▶ **Work item**
Find the lines in the records below that contain "Time", and report each of them.
==== Data extracts
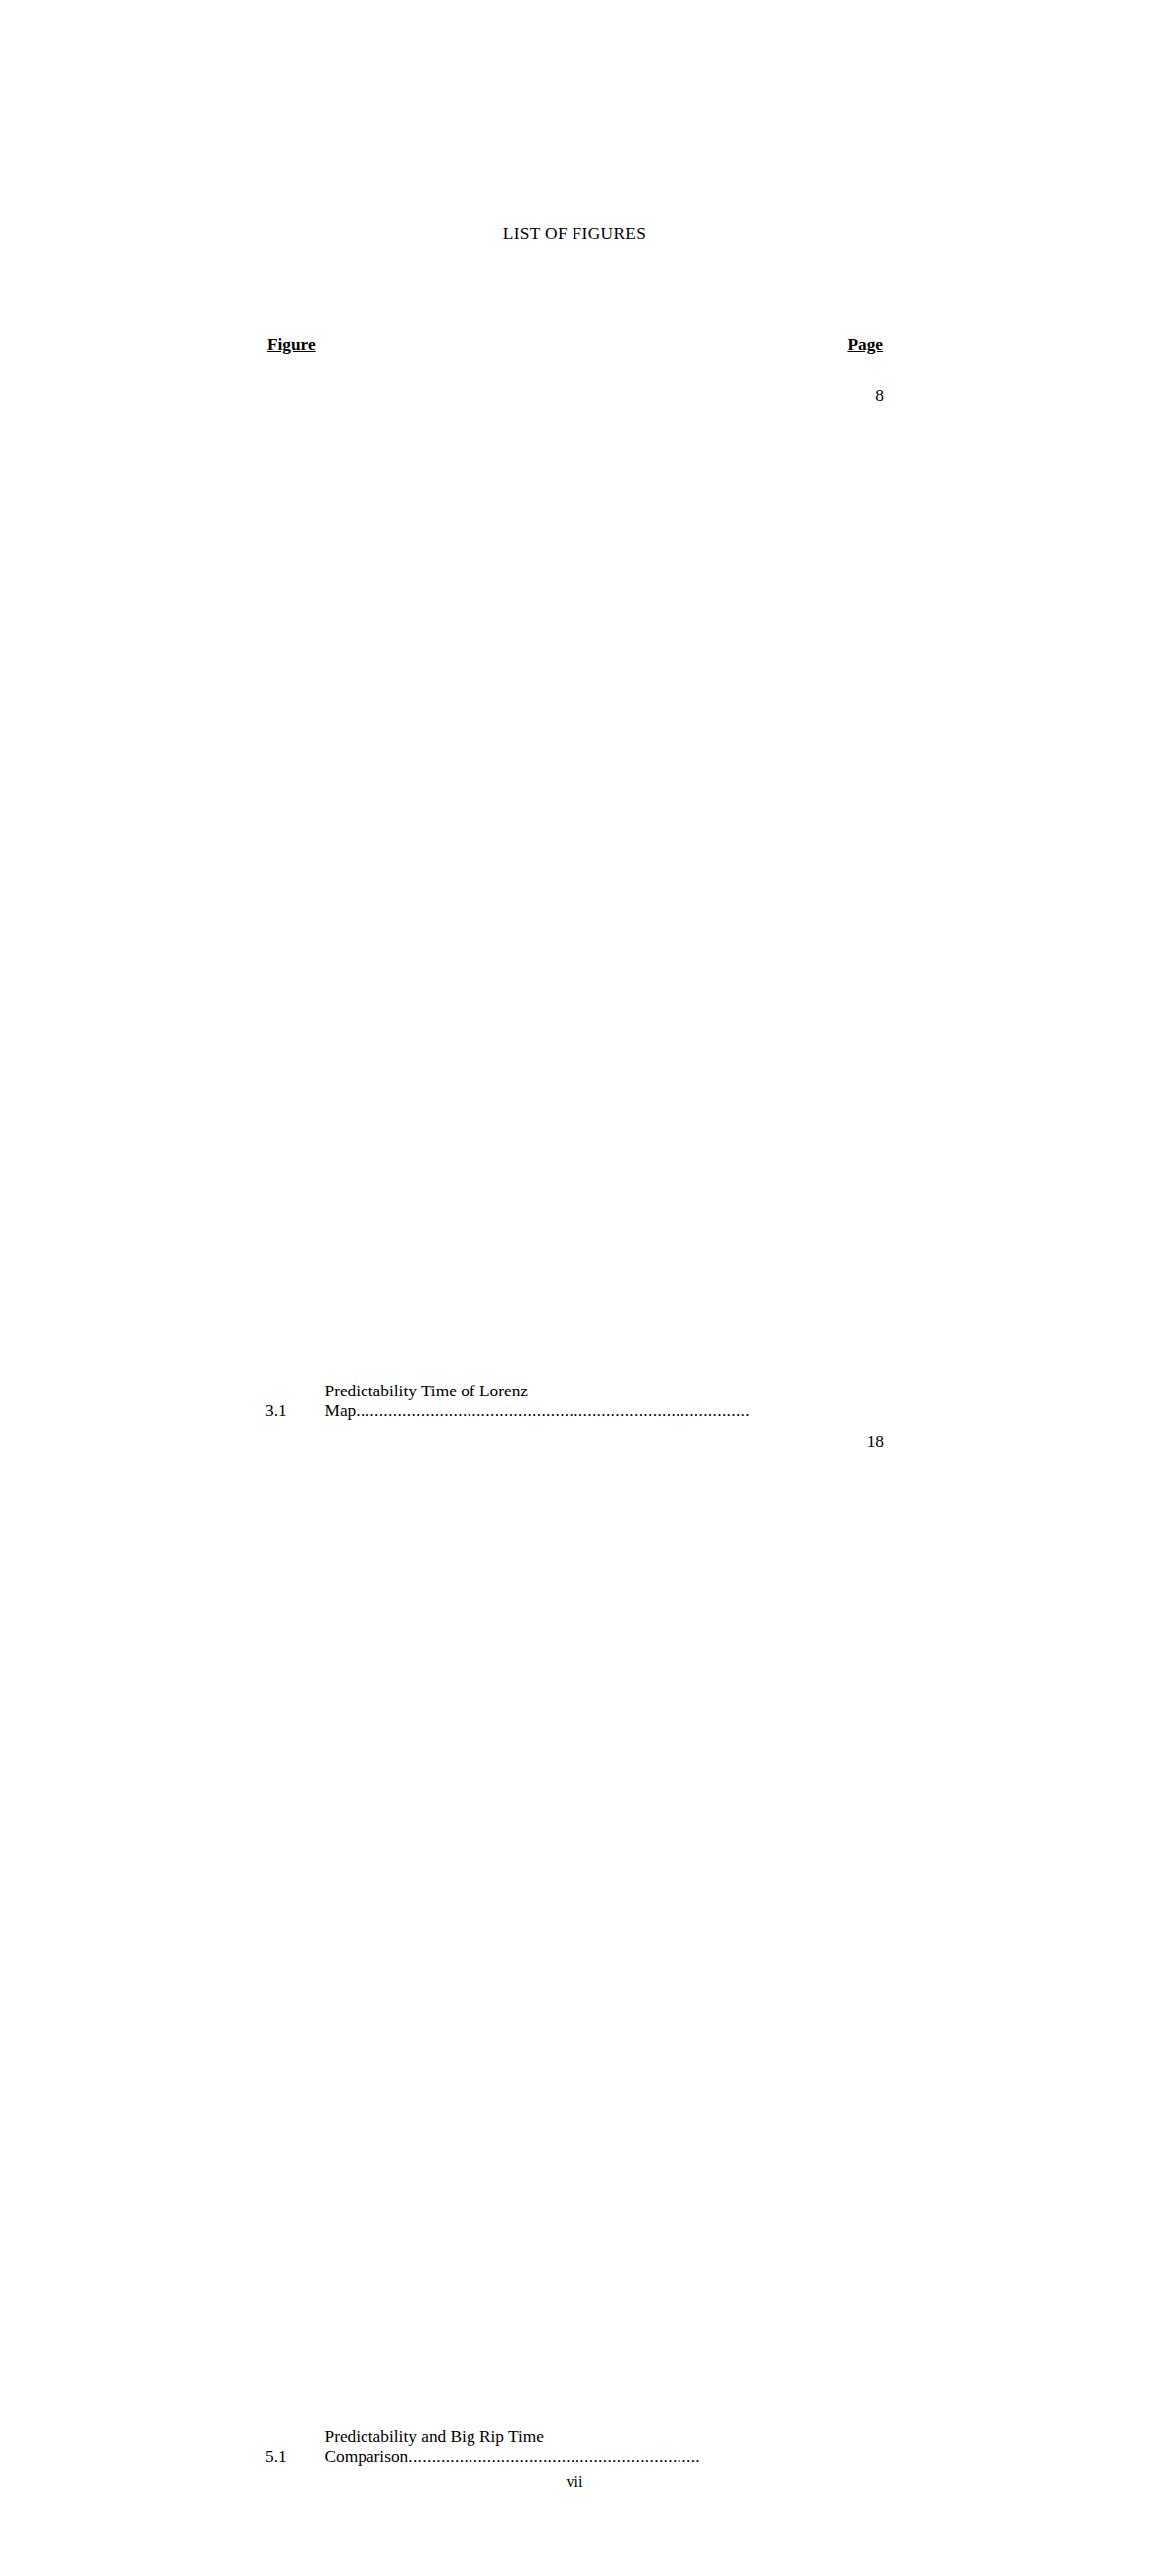LIST OF FIGURES
| Figure | Page |
| --- | --- |
| 3.1 | Predictability Time of Lorenz Map ..................................................................................... | 8 |
| 5.1 | Predictability and Big Rip Time Comparison ............................................................... | 18 |
vii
========
▶ **Answer to this problem**
| 3.1 | Predictability Time of Lorenz Map ..................................................................................... | 8 |
| 5.1 | Predictability and Big Rip Time Comparison ............................................................... | 18 |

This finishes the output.